I couldn’t believe how easy this scam was, and how corrupt the process showed itself to be, so I decided to test this trick a couple more times. Under the made-up name of Billy Dakota I sent a manuscript to the Texas Review. In my cover letter I told the editor that my mentor (the same well-known writer) had suggested I submit the story. Several days later I called the magazine and left a message saying I wanted to make certain my protégé’s manuscript didn’t get lost in the shuffle. The following Monday the editor called back. Much like my previous victim, this fellow was clearly titillated that someone of literary stature had called his magazine, and he assured me Billy Dakota’s story was right there in his hand. I continued chatting him up for five or ten minutes and he was all ears, willing to give me all the time I wanted. Curiously enough whenever I call editors under my own name—if I’m lucky enough to get one on the phone, I can’t get the time of day. I guess that’s what we refer to as “social pecking order.”
Next, I decided to go after a bigger fish: The Missouri Review. I already knew the office manager’s name and had talked with her before; this time, though, I again impersonated the well-known writer when I left my message.

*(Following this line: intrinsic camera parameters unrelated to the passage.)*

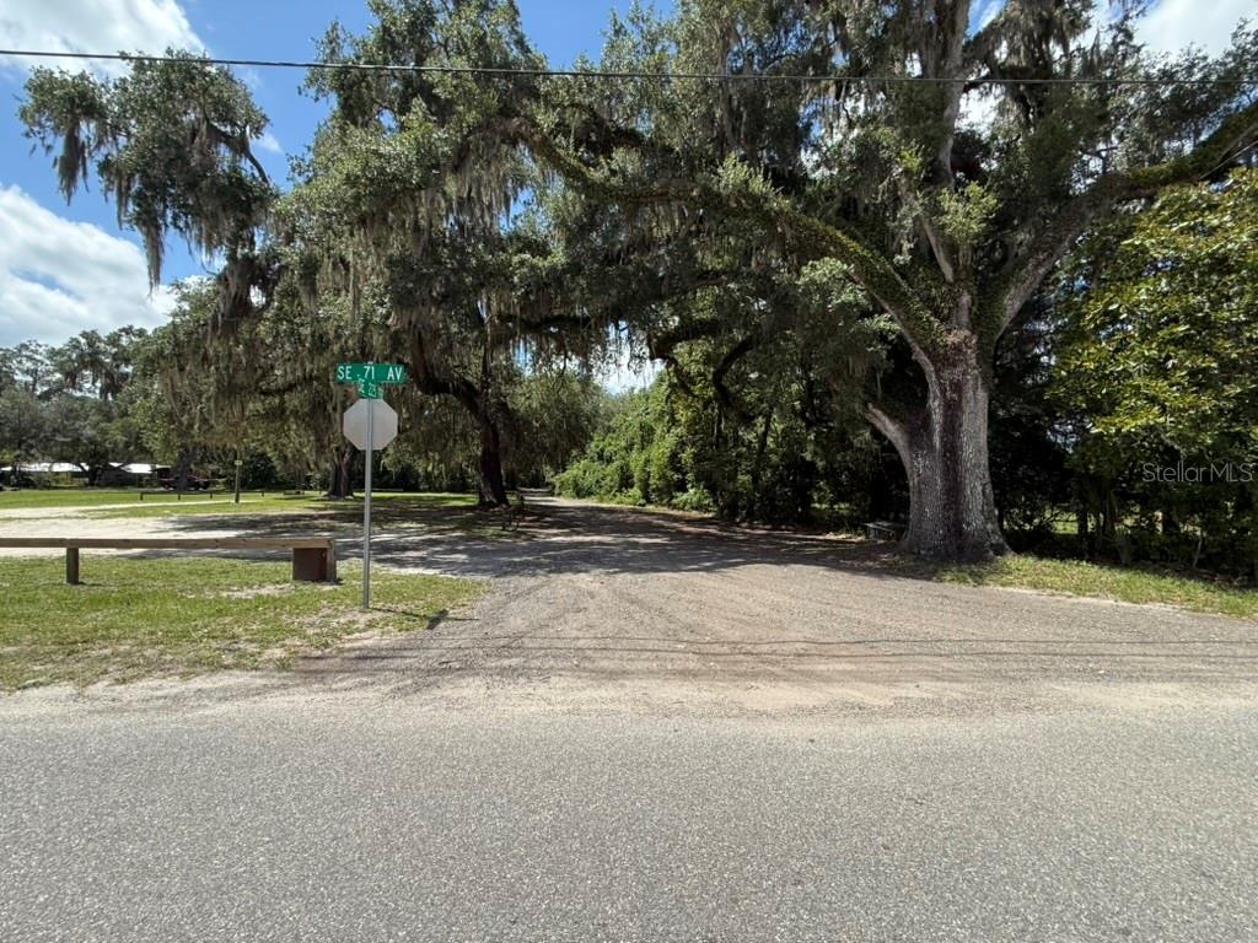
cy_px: 472
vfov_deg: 85.7
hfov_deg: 102.1
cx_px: 629
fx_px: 509
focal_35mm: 14
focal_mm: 2.22
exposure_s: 1/914
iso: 50
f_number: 2.2
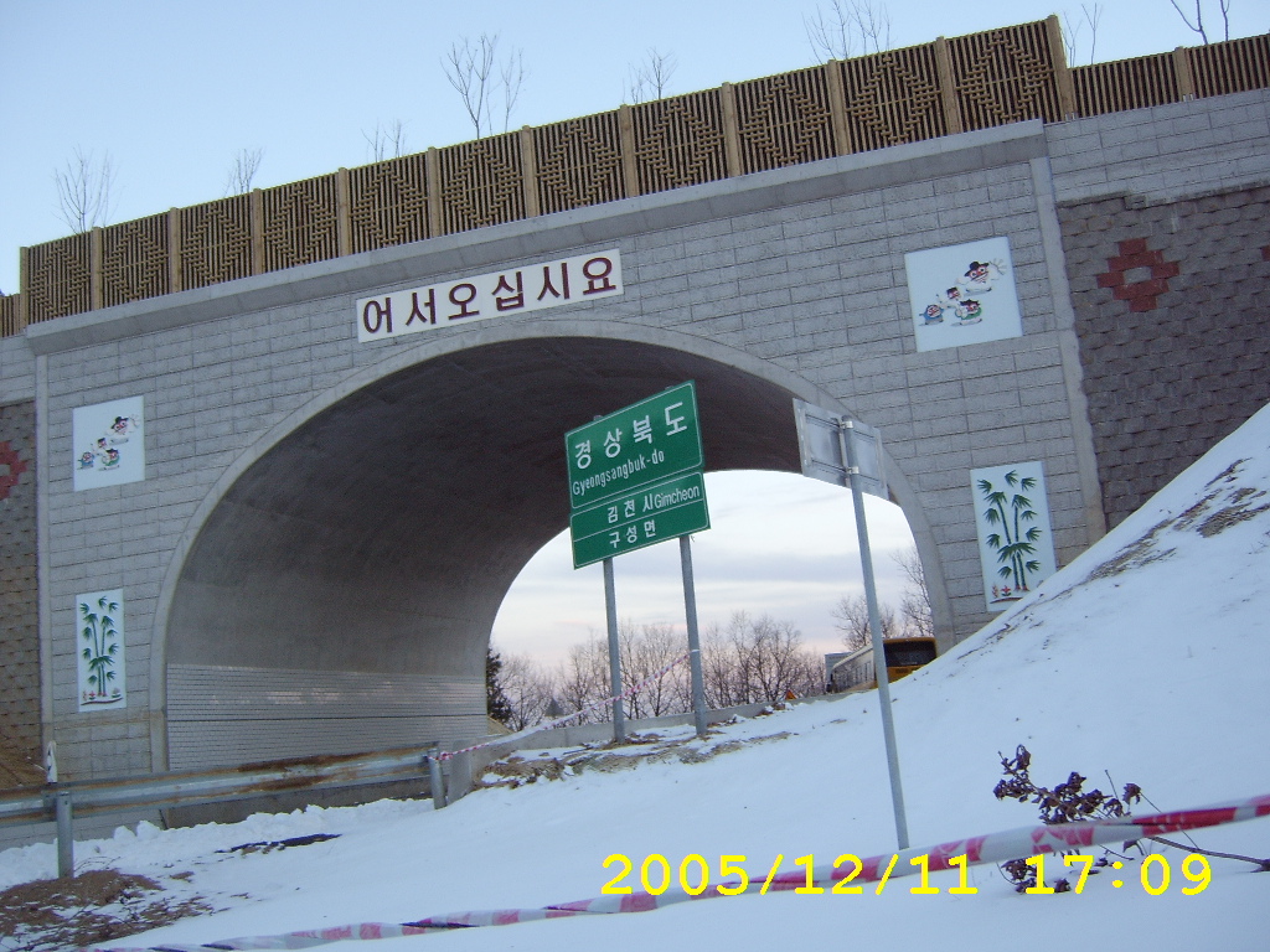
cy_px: 476
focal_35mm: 31
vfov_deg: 45.4
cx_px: 635
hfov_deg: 58.4
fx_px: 1137
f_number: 2.7
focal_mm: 8.13
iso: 100
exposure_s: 1/42
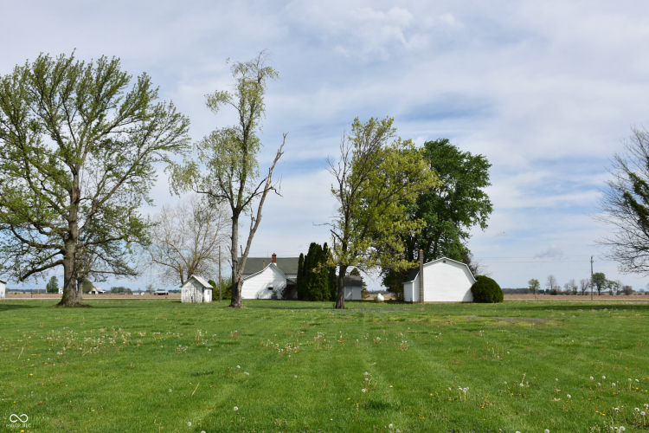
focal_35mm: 33
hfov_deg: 57.2
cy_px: 216
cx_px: 324
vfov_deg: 40.0
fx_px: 595
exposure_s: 1/500
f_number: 8
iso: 125
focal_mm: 22
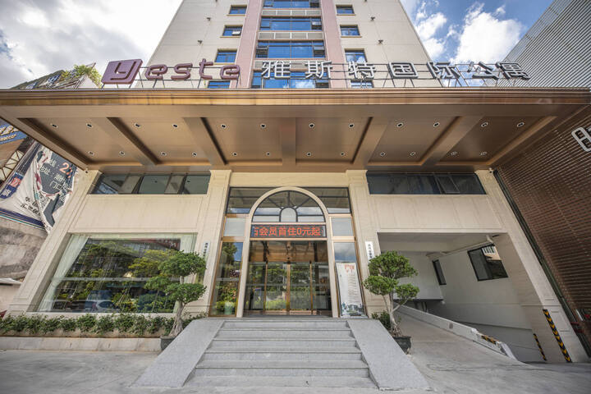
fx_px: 197
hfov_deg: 112.6
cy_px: 197
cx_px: 296
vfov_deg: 90.0
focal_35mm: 12
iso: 50
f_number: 5
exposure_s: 1/200
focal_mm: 12
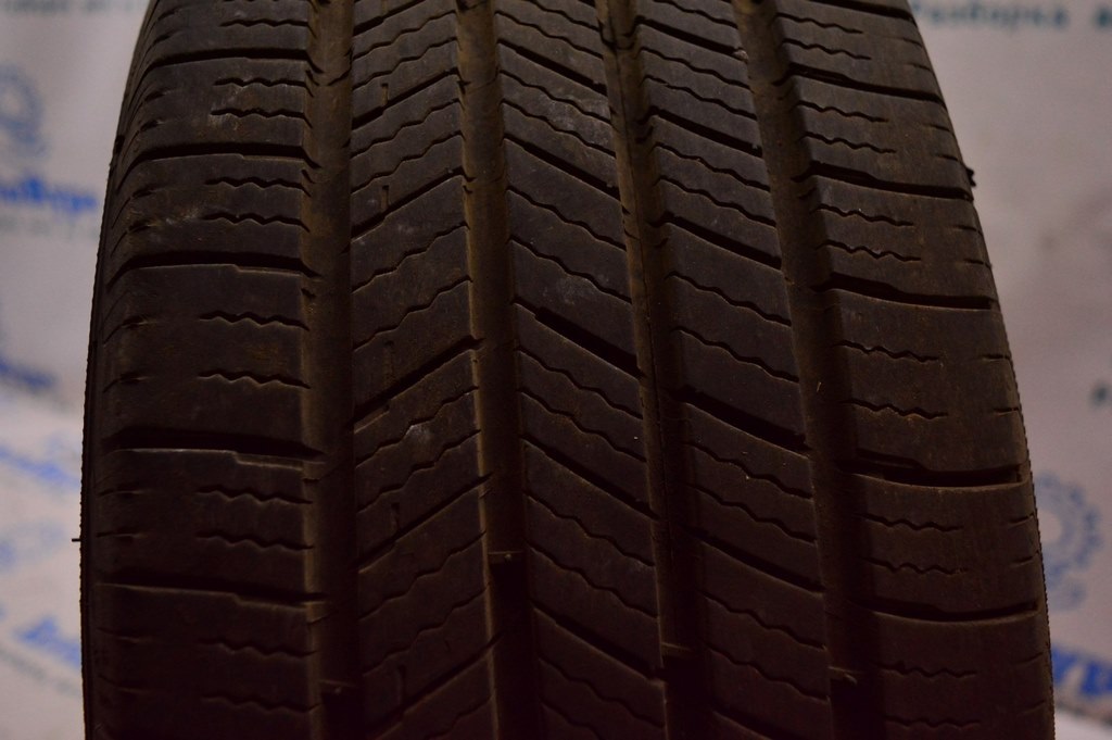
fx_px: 1018
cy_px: 370
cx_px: 556
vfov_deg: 39.9
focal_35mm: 33
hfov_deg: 57.3
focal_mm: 22
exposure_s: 1/400
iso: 1600
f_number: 4
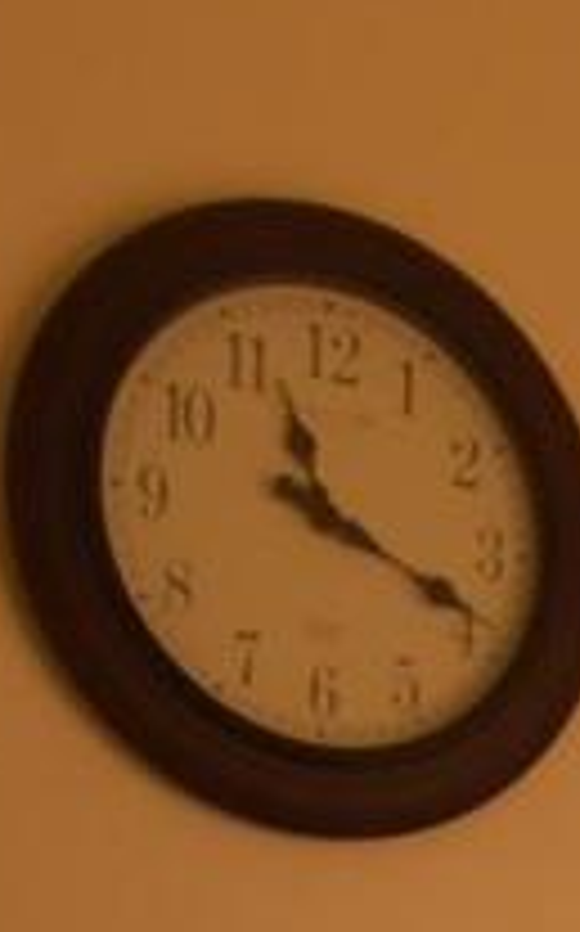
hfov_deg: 9.6
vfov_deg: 13.5
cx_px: 1227
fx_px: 3162
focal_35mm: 125
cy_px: 2035
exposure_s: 1/100
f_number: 5
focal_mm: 11
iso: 800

She called back in less than ten minutes.
So … I did my dog-and-pony show and she bit hook, line and sinker. She was effervescent, cheerful and sweet, and laughing at my jokes. It must be nice, having people bow and scrape because you have a little notoriety. I explained about my promising protégé and how he’d been getting bogged down in the intern slush pile, and she of course understood completely and mentioned that the real staff always appreciated getting a “heads-up” on special submissions.
To underscore this policy she supplied me with the head editor’s private email address … or if that was less desirable than regular snail-mail, she would personally see that the big guy got the story if it was put to her attention.
To fully appreciate this anecdote you must realize that I had talked with this woman before (six months previously), as myself, and had all but pleaded with her to help me get one of my stories past the interns to the head editor. She made it very clear that this was not possible. Yet on the weight of a single fake phone call, she was ready to bend over backwards to accommodate a known author to secure favors for his imaginary protégé.
Well … I think I have finally exposed the wheedling corruption that looms behind many if not most of the big literary magazines. It’s one thing to cheat, but it’s a whole other thing to pretend that you run an egalitarian operation when in fact you’re as crooked as a used-car dealer. The blurb should read something like this: The Pretty People Review is open to all submissions, but be forewarned. We hand out special treatment to insiders and the chosen few—and if you ain’t one of them … tough nuggets!
In conclusion, as to the rest of you frequently frustrated and fervent fiction writers out there, particularly if you happen to be a commoner like myself or have tried building your publishing history in the litany of illustrious literary magazines and journals of America, my best recommendation is this: Get your rich uncle to donate a new building to the university, or make sure you’re well ensconced among Ivy-League insiders and literary blue bloods. Because if you’re not, it’s welcome to the slush pile, pal.
And like the man said, William, “Show us, don’t tell us!” Too much description, not suitable for us, Mr. Faulkner, but it was a good effort. Try us again in the fall. And, oh, by the way, pump up the drama a little, would you? Good luck with your writing!